Sunday, January 28, 2024

You have to be shitting me

 The Experience: The Kawaii Unko Museum

The Location: 360 Bourke Street, Melbourne

The Outlay: $31 for Adults, $18 for kids under 15

Tickets available until the February 24. The museum is closed on Mondays and Tuesdays. 


I went out of curiosity - that, and I have a friend who works for Who Gives a Crap, the ethical toilet paper people. But mainly, I was curious, so I bought a ticket and went along. 


Because, seriously, who but the Japanese would create a museum which celebrates literal crap? Really. Who would base a museum on an emoji? Why would you do this? I'm still not sure. And yes, the "museum" celebrates poo and tries to destigmatise it, but it still begs the question. Why?

So, I paid $31 to be surrounded by screaming children, asked to simulate taking a shit on a real toilet, be surrounded by screaming kids only to leave with a plastic poo on a stick and a roll of dunny paper. 

Yeah. 

The tickets are timed, an arriving on the half hour, I was told I'd have to wait about ten minutes. I've no issue with that. What was making me a little more nervous was the screams which were coming from inside the museum. What were they doing in there? Torturing four-year-olds on spikes? No, it turns out. 

On entering, we found out that this museum is dedicated to かわいいうんち - kawaii unko - or cute poop. My first question, was why are you doing this? I'm still not sure of the answer. 

The group with me was a mix of young kids aged between four and eight, their minders, and some Asian girls. We dutifully watched the video, and then moved to the next room, which had a line of toilets. 


In this room, we were invited to sit on the loos, simulate doing number twos, from which a plastic turd, in various colours, came out of the loo. We were invited to put the multi-coloured poos on sticks and cart them around the place. Such fun, eh. 

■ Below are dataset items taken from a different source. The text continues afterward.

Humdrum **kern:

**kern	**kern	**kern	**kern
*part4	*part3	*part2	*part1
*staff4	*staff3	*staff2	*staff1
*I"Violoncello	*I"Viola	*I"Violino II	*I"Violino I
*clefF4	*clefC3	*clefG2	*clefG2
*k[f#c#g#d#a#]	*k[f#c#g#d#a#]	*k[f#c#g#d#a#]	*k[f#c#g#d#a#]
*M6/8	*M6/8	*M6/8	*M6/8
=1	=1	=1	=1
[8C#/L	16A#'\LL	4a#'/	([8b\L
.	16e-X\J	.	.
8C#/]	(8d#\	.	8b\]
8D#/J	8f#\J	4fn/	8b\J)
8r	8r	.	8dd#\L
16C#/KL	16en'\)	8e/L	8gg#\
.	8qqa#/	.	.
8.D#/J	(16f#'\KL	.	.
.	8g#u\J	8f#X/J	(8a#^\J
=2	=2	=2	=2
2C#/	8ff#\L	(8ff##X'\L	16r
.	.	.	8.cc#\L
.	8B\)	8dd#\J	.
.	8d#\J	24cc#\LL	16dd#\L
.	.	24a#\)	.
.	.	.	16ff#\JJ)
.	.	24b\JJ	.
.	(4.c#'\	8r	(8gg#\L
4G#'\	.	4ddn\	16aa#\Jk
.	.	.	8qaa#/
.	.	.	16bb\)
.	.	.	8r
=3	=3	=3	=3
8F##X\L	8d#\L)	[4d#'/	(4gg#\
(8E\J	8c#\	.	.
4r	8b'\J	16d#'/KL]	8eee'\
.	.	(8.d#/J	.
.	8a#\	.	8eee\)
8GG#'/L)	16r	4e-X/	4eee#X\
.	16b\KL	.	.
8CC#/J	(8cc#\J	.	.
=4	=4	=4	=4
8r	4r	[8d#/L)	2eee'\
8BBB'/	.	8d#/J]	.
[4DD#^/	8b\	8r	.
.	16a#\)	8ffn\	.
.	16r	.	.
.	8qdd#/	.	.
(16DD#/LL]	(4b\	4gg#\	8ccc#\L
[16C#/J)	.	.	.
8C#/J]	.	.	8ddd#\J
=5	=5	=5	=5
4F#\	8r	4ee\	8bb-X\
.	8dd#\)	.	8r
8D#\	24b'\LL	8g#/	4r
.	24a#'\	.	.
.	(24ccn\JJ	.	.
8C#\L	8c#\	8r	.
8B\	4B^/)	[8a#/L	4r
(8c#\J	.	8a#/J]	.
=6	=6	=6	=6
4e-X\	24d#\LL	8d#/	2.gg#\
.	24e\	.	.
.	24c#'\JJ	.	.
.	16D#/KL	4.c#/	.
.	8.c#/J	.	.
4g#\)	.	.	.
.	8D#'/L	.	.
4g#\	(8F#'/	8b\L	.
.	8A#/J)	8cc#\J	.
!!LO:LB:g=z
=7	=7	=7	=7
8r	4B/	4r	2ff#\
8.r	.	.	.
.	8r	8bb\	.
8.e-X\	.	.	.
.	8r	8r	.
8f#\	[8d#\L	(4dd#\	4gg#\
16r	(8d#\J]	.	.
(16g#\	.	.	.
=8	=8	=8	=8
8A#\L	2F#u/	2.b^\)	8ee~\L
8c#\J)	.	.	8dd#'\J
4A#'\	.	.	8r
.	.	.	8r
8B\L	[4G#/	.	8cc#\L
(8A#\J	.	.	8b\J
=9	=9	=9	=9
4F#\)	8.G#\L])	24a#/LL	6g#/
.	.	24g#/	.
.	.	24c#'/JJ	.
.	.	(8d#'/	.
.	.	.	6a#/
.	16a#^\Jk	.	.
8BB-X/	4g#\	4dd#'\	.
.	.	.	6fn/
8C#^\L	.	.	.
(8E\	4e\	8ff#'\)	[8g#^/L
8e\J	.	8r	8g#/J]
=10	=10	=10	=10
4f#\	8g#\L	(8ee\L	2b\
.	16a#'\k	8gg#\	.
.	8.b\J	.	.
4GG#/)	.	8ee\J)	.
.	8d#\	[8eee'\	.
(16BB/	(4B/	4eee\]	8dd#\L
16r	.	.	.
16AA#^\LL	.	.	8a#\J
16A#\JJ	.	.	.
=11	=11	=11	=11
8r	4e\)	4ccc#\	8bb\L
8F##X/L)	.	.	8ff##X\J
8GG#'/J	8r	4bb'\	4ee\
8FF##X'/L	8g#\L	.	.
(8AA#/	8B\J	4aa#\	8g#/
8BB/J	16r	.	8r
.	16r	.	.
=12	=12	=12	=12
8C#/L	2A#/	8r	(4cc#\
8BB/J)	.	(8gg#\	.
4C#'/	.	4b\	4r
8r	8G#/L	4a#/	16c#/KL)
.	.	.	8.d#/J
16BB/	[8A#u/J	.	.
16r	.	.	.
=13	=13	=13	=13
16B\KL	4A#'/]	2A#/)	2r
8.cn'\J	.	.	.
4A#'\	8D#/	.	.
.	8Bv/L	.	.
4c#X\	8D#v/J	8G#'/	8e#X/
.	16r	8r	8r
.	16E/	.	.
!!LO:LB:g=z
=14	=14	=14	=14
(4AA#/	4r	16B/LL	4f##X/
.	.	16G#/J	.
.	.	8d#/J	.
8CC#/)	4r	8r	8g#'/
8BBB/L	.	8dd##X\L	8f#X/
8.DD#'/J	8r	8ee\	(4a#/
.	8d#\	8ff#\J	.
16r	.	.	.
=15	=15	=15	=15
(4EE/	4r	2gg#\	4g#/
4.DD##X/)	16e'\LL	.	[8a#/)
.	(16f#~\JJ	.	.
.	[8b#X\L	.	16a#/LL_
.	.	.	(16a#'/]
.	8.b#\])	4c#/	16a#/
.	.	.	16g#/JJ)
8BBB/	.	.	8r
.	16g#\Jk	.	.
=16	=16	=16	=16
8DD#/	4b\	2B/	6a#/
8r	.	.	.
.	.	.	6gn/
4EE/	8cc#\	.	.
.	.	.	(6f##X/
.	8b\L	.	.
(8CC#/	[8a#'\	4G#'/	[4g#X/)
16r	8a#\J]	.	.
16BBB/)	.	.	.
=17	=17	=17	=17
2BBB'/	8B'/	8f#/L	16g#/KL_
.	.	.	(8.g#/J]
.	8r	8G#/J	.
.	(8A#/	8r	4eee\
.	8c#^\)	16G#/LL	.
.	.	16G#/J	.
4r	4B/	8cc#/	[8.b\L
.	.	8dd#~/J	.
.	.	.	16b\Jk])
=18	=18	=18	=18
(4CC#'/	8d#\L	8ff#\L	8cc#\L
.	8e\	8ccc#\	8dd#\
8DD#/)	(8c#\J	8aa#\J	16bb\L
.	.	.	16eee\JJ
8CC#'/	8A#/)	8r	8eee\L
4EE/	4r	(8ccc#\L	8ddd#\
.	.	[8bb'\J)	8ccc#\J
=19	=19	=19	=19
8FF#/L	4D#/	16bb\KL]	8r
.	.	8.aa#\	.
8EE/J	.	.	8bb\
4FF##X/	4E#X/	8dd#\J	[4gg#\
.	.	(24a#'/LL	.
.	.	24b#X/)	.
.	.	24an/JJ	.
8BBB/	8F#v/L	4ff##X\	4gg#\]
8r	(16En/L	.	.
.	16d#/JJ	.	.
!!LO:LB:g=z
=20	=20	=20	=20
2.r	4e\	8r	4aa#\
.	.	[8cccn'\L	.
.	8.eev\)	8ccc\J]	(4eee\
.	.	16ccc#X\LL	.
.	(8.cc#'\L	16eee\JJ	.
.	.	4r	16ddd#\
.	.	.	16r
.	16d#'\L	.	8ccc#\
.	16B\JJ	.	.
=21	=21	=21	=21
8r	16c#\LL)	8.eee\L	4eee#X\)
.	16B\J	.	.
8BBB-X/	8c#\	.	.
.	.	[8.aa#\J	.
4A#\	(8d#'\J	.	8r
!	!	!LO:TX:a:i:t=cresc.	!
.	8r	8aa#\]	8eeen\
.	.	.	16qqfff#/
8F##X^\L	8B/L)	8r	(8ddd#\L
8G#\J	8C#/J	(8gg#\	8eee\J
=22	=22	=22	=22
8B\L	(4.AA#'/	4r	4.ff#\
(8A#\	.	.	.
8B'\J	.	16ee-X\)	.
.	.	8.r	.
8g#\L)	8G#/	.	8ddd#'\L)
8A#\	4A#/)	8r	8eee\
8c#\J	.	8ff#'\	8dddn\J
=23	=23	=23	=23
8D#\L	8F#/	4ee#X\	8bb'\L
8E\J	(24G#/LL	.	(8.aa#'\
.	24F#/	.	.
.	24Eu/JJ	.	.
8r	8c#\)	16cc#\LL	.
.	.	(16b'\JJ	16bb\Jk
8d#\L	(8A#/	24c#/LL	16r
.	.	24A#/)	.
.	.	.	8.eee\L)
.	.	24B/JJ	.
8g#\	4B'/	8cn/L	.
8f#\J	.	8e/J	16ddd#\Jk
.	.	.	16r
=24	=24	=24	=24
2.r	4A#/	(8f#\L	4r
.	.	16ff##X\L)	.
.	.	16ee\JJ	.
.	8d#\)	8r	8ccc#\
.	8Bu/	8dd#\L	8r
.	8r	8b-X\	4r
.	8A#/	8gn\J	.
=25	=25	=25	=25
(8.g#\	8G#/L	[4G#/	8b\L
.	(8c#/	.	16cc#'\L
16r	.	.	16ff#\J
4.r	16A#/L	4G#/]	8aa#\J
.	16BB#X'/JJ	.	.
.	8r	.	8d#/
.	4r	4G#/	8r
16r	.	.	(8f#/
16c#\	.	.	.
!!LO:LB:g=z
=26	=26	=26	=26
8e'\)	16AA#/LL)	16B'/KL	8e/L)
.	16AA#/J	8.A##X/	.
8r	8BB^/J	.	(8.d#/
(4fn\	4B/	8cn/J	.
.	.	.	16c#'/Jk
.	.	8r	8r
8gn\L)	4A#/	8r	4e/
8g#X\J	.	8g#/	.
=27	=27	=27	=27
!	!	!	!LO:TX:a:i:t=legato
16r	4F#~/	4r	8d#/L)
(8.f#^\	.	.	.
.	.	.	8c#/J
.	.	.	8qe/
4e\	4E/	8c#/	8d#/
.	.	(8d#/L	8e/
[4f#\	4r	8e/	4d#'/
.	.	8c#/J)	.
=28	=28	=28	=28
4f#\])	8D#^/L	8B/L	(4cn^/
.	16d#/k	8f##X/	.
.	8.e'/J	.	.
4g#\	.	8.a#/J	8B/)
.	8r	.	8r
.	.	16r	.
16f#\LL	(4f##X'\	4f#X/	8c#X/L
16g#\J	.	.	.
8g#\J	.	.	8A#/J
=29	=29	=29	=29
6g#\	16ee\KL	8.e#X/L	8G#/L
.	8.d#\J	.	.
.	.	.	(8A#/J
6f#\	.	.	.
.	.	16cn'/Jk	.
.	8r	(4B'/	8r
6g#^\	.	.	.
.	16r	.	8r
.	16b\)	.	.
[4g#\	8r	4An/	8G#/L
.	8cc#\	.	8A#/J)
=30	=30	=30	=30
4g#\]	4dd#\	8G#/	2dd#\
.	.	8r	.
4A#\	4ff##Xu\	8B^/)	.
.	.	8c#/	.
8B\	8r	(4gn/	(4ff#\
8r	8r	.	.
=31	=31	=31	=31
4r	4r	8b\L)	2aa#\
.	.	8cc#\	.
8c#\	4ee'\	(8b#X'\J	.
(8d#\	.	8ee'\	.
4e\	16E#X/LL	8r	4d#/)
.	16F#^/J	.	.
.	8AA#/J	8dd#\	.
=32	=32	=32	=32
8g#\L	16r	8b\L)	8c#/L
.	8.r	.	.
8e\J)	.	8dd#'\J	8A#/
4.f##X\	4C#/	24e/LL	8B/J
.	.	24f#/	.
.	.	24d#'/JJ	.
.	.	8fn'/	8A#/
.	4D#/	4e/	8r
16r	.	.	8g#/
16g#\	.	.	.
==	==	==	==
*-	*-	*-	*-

The next room was introduced by loud screams. The kids had found the poop pit. Also known and a ball pit filled with plastic poops. Also known as a good way to pick up anything and everything including gastro and COVID. Give that bit a miss. The rest of these rooms gave photo opportunities, an instagrammer's big mucky wet dream. There was the room of flying poop. And the Wall of Poop (Like the wall of love in Paris). And the High Tea Poop room. And the Poop store. Okay. We get it. 


The next room had excrement inspired video games, which, as an adult, you couldn't get to for the kids. 

Then there was the scream room - not sure what they did in there. 

And by this time, I had had enough of the sensory overload, mostly due to screaming children and I asked one of the attendants how I could get out of there. 

Through the big toilet seat. 

Of course. 

At the end, you were presented with a roll of Who Gives a Crap toilet paper, and you were told you could keep your shit on a stick. 

All of this took me half an hour. 

Is this worth the $31 entry? I don't know. I was curious, I'm not regretting going to the experience, but it certainly wasn't my cup of tea. Screaming kids aren't my thing at any times. I might have enjoyed this more if my watch wasn't alerting me of the noise level every few minutes. And if I brought a friend. And had a few hits of pot before I went in. 

As a concept, it's cool. And again, I'm not across the kawaii movement which appears to have broken through its Asian boundaries.

Is this worth going to? Maybe if you've got young kids, are up for something different or follow some of these Japanese trends. 

All this did for me was make me long for a bubble tea and a bit of silence. And yes, I know bubble tea originated from Taiwan. 

My curiosity has been quenched, but I'm still thinking I would have been better saving the money and going to the Trienniale for the afternoon.